Bowles was a maverick off the field as well as on it, and was widely known to love a trip down the bookies before games as well as a knees-up in the pub afterwards, something Thomas said just made him more unique.
He added: “Stan would be watching the horses upstairs and come downstairs and get changed at ten to three. You couldn’t see that happening in the modern day now, but Dave Sexton knew how to handle him.
“Stan was Stan. If he got told to get to a meeting for 11 o’clock, Stan would think nothing of it and turn up at half past 11.
“Sometimes he’d come in late for training in a taxi, no doubt coming straight in from a night out! Jim Gregory (then chairman) loved him though, they were both mavericks in their own sense. He had a real soft spot for Stan and helped him out a lot.
“I’m sure Stan’s looking forward to going back to Loftus Road, the fans idolised him then and still do now, and rightly so – he was amazing.”
As well as Bowles and himself, the likes of Gerry Francis, Don Masson and Don Givens all developed a telepathic understanding with each other, making the Rs a force to be truly reckoned with as they were narrowly pipped to the Division One title by Liverpool in the 1975-76 season.
So how would that side fare in the modern day?
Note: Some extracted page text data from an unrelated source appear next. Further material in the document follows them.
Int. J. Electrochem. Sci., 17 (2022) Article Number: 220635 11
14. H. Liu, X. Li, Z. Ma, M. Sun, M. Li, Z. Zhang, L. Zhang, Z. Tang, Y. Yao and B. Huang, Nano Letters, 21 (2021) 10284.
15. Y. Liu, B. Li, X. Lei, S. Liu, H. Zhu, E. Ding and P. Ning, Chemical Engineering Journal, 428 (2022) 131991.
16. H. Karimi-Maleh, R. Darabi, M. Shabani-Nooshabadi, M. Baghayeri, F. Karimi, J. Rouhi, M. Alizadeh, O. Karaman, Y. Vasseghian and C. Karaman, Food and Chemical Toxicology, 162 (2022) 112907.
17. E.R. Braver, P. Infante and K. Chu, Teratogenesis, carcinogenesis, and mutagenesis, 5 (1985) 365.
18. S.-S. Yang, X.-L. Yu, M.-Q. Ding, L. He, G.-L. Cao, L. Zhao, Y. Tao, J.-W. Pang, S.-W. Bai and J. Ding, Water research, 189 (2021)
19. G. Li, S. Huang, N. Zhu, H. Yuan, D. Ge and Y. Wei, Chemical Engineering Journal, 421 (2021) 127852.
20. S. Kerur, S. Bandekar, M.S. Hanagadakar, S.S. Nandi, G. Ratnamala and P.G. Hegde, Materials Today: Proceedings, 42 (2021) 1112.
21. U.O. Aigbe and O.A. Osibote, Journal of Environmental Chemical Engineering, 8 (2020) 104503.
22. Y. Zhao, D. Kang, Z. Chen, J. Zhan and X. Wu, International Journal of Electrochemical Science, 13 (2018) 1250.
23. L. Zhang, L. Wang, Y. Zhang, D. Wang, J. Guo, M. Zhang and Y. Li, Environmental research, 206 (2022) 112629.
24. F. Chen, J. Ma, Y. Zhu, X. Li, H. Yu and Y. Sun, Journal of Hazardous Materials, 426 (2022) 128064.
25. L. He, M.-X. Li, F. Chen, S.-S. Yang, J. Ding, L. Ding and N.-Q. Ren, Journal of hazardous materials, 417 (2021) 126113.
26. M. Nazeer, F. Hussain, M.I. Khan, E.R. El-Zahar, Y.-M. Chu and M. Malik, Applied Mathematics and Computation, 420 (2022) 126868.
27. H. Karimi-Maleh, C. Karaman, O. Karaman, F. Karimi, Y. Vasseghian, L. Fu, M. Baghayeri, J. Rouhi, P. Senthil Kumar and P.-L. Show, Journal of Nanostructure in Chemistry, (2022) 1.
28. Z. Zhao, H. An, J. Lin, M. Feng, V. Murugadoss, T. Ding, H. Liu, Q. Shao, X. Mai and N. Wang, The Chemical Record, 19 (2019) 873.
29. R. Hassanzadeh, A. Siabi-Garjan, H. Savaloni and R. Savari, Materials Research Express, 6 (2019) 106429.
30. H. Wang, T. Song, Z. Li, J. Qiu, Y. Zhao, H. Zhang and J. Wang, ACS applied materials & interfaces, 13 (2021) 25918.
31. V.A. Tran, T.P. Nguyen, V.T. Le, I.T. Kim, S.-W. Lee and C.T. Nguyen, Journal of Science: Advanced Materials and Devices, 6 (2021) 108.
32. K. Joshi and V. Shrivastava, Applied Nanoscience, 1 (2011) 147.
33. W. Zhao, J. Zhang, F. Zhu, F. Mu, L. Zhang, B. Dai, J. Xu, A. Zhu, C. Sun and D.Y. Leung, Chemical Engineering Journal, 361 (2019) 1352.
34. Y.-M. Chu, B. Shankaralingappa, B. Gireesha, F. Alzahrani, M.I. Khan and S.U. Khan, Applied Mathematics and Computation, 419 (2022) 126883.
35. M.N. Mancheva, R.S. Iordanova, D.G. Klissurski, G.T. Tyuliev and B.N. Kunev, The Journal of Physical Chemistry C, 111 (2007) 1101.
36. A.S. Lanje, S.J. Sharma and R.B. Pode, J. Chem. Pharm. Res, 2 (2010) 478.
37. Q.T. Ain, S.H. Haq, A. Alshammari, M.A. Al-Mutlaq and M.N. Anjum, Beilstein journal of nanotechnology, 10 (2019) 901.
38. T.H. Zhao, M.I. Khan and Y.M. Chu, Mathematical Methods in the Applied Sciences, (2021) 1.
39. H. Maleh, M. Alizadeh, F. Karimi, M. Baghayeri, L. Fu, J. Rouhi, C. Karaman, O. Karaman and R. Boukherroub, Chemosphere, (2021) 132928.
Quite easily hold their own, according to Thomas.
“I think we would have been a success, definitely. The balance of the side we had then was perfect. You wouldn’t get many better than Frank McLintock in defence. He was the best leader of men I’ve ever played with.
“Then we had the likes of Phil Parkes, Dave Clement, Gerry Francis and Stan. We had a real spine to our team.
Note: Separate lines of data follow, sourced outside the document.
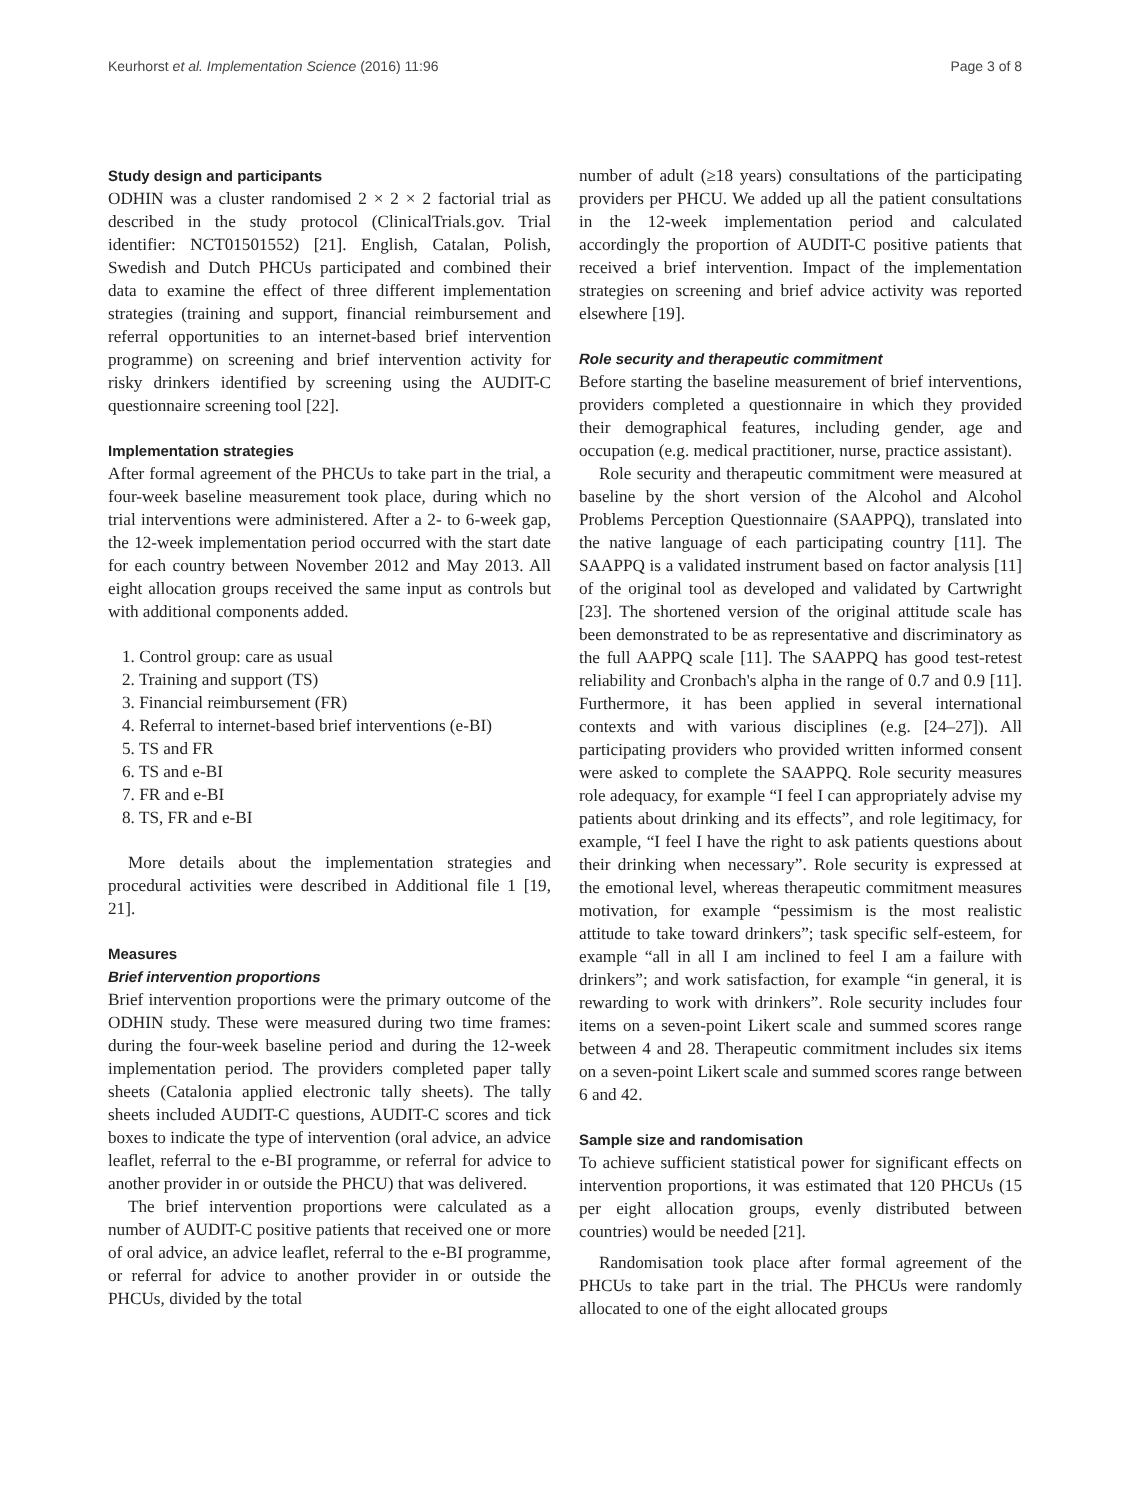Keurhorst et al. Implementation Science (2016) 11:96 Page 3 of 8
Study design and participants
ODHIN was a cluster randomised 2 × 2 × 2 factorial trial as described in the study protocol (ClinicalTrials.gov. Trial identifier: NCT01501552) [21]. English, Catalan, Polish, Swedish and Dutch PHCUs participated and combined their data to examine the effect of three different implementation strategies (training and support, financial reimbursement and referral opportunities to an internet-based brief intervention programme) on screening and brief intervention activity for risky drinkers identified by screening using the AUDIT-C questionnaire screening tool [22].
Implementation strategies
After formal agreement of the PHCUs to take part in the trial, a four-week baseline measurement took place, during which no trial interventions were administered. After a 2- to 6-week gap, the 12-week implementation period occurred with the start date for each country between November 2012 and May 2013. All eight allocation groups received the same input as controls but with additional components added.
1. Control group: care as usual
2. Training and support (TS)
3. Financial reimbursement (FR)
4. Referral to internet-based brief interventions (e-BI)
5. TS and FR
6. TS and e-BI
7. FR and e-BI
8. TS, FR and e-BI
More details about the implementation strategies and procedural activities were described in Additional file 1 [19, 21].
Measures
Brief intervention proportions
Brief intervention proportions were the primary outcome of the ODHIN study. These were measured during two time frames: during the four-week baseline period and during the 12-week implementation period. The providers completed paper tally sheets (Catalonia applied electronic tally sheets). The tally sheets included AUDIT-C questions, AUDIT-C scores and tick boxes to indicate the type of intervention (oral advice, an advice leaflet, referral to the e-BI programme, or referral for advice to another provider in or outside the PHCU) that was delivered.
The brief intervention proportions were calculated as a number of AUDIT-C positive patients that received one or more of oral advice, an advice leaflet, referral to the e-BI programme, or referral for advice to another provider in or outside the PHCUs, divided by the total
number of adult (≥18 years) consultations of the participating providers per PHCU. We added up all the patient consultations in the 12-week implementation period and calculated accordingly the proportion of AUDIT-C positive patients that received a brief intervention. Impact of the implementation strategies on screening and brief advice activity was reported elsewhere [19].
Role security and therapeutic commitment
Before starting the baseline measurement of brief interventions, providers completed a questionnaire in which they provided their demographical features, including gender, age and occupation (e.g. medical practitioner, nurse, practice assistant).
Role security and therapeutic commitment were measured at baseline by the short version of the Alcohol and Alcohol Problems Perception Questionnaire (SAAPPQ), translated into the native language of each participating country [11]. The SAAPPQ is a validated instrument based on factor analysis [11] of the original tool as developed and validated by Cartwright [23]. The shortened version of the original attitude scale has been demonstrated to be as representative and discriminatory as the full AAPPQ scale [11]. The SAAPPQ has good test-retest reliability and Cronbach's alpha in the range of 0.7 and 0.9 [11]. Furthermore, it has been applied in several international contexts and with various disciplines (e.g. [24–27]). All participating providers who provided written informed consent were asked to complete the SAAPPQ. Role security measures role adequacy, for example “I feel I can appropriately advise my patients about drinking and its effects”, and role legitimacy, for example, “I feel I have the right to ask patients questions about their drinking when necessary”. Role security is expressed at the emotional level, whereas therapeutic commitment measures motivation, for example “pessimism is the most realistic attitude to take toward drinkers”; task specific self-esteem, for example “all in all I am inclined to feel I am a failure with drinkers”; and work satisfaction, for example “in general, it is rewarding to work with drinkers”. Role security includes four items on a seven-point Likert scale and summed scores range between 4 and 28. Therapeutic commitment includes six items on a seven-point Likert scale and summed scores range between 6 and 42.
Sample size and randomisation
To achieve sufficient statistical power for significant effects on intervention proportions, it was estimated that 120 PHCUs (15 per eight allocation groups, evenly distributed between countries) would be needed [21].
Randomisation took place after formal agreement of the PHCUs to take part in the trial. The PHCUs were randomly allocated to one of the eight allocated groups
“The system was never altered, we had our own game but we would have held our own in the modern day, for sure. No question.”
One thing that amazed Thomas about Bowles was his injury record, something which was non-existent throughout his Rangers career, although the former Everton man struggles to understand how he avoided the treatment table.
“The unique thing about him is that he was very rarely injured. I was always sat next to Stan in the changing room and what amazed me most was that he’d just put his gear on and head straight out on to the pitch – he never did any stretches or anything, it was incredible.
“Every time he stepped onto the field you knew he would absolutely everything for the team though, and more often than not produce that bit of magic to win you a game. You just knew you could rely on Stan week in, week out. He was one of a kind,” he concluded.